Reproduce the part of the data that runs from its first line through the line containing "Answer: on the front loader's own right", substituting "large boulder" for "white boulder" and leaving all other text unchanged.

(Collected data entries)
═══
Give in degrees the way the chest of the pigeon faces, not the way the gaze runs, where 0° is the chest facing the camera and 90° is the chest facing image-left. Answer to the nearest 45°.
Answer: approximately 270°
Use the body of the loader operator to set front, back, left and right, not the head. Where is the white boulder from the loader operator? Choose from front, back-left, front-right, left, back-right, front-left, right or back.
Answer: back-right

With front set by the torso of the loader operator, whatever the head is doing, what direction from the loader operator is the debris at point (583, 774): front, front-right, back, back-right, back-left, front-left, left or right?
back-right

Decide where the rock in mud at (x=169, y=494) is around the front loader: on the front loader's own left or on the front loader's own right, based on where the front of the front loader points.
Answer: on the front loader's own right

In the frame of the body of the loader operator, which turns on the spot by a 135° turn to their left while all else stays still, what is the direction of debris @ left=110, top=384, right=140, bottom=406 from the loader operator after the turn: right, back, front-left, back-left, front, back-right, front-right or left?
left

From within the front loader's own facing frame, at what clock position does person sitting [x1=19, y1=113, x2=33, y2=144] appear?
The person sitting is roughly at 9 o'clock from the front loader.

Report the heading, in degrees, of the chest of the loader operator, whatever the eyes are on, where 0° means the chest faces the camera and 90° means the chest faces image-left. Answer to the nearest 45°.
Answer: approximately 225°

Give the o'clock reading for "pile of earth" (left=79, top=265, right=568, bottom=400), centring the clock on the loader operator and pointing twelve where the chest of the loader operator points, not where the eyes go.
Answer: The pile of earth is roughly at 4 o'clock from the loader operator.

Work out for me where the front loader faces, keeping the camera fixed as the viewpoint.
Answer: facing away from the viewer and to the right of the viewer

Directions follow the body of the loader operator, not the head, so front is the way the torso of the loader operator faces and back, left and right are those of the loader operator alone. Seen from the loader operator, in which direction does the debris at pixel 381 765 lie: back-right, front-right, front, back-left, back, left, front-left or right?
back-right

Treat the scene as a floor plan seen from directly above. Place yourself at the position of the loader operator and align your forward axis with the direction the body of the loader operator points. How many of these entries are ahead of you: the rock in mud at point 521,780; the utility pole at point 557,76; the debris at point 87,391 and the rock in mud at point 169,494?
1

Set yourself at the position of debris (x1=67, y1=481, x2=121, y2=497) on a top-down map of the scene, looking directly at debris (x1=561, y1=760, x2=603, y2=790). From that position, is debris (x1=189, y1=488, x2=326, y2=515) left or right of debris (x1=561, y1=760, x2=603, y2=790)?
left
═══
## [COMPLETED TASK]
Give in degrees the way the chest of the pigeon faces, not the way the gaze runs, where 0° is the chest facing the camera and 90° is the chest facing image-left. Answer to the nearest 45°.
Answer: approximately 270°
Use the body of the loader operator to set front, back, left and right, not the head. Where is the large boulder from the loader operator? Choose from front, back-left, front-right, left, back-right, front-left, right or back.
Answer: back-right

With front set by the torso of the loader operator, whatever the head is doing, what direction from the loader operator is the debris at point (583, 774): front, front-right, back, back-right, back-left, front-left, left or right?
back-right

Decide where the rock in mud at (x=169, y=494) is around the front loader: on the front loader's own left or on the front loader's own right, based on where the front of the front loader points.
Answer: on the front loader's own right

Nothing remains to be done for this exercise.